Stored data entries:
★ ★ ★ ★ ★ ★ ★

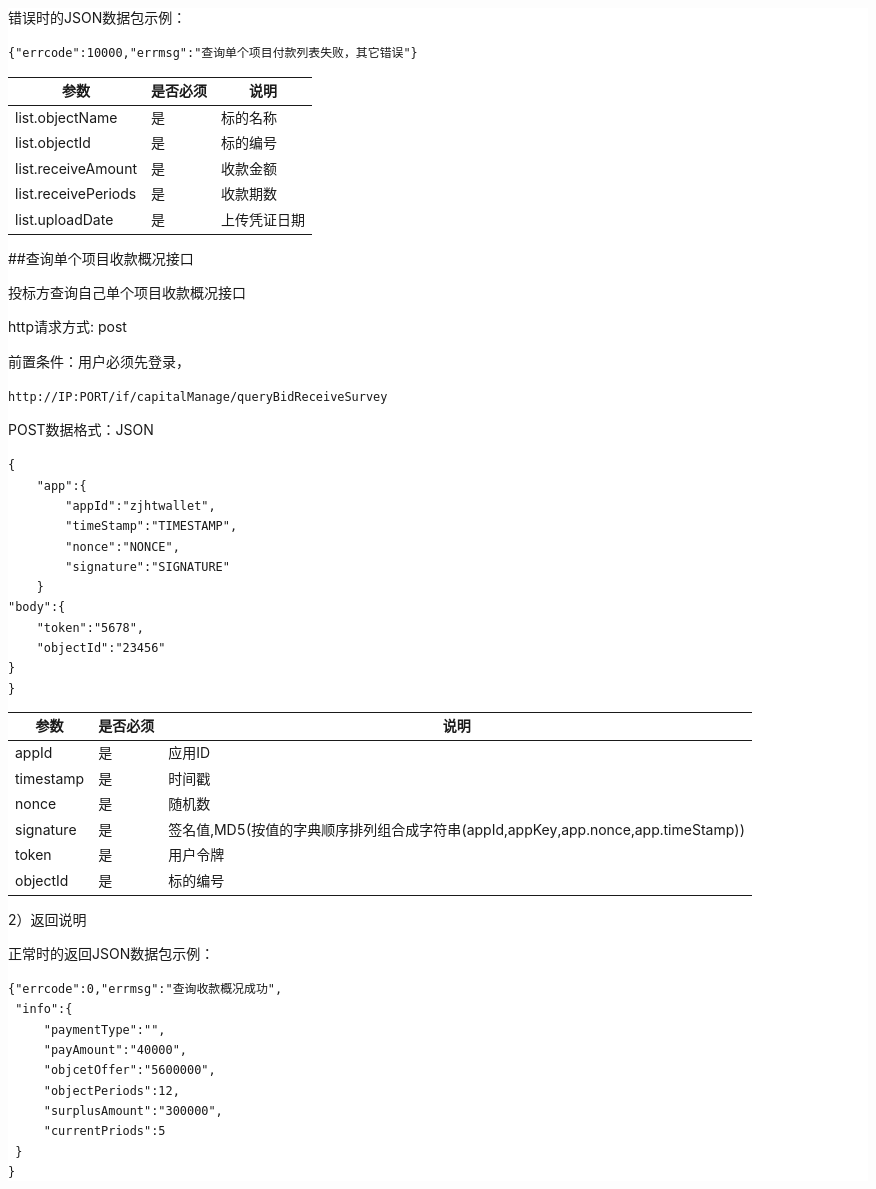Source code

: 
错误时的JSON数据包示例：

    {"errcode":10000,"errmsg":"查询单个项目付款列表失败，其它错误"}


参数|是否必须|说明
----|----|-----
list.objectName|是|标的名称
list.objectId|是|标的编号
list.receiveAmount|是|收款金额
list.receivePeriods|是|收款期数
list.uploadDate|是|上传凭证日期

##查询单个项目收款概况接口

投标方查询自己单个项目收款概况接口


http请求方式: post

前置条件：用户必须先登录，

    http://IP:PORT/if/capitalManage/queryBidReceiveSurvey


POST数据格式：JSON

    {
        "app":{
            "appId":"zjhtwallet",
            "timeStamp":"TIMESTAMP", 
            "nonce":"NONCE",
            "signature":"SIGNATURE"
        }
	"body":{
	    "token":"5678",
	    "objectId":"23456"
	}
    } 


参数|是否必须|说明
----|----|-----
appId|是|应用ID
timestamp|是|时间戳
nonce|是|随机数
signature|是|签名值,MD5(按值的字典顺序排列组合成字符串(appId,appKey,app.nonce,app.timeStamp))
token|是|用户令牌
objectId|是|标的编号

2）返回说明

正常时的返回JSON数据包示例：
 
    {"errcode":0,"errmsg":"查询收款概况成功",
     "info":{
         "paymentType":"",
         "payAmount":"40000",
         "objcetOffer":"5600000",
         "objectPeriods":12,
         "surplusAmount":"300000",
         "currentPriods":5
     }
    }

★ ★ ★ ★ ★ ★ ★

YOUR INSTRUCTIONS:
Go through the data above and copy each line in which "objectId" appears.

REPLY TO THE EXERCISE:
list.objectId|是|标的编号
	    "objectId":"23456"
objectId|是|标的编号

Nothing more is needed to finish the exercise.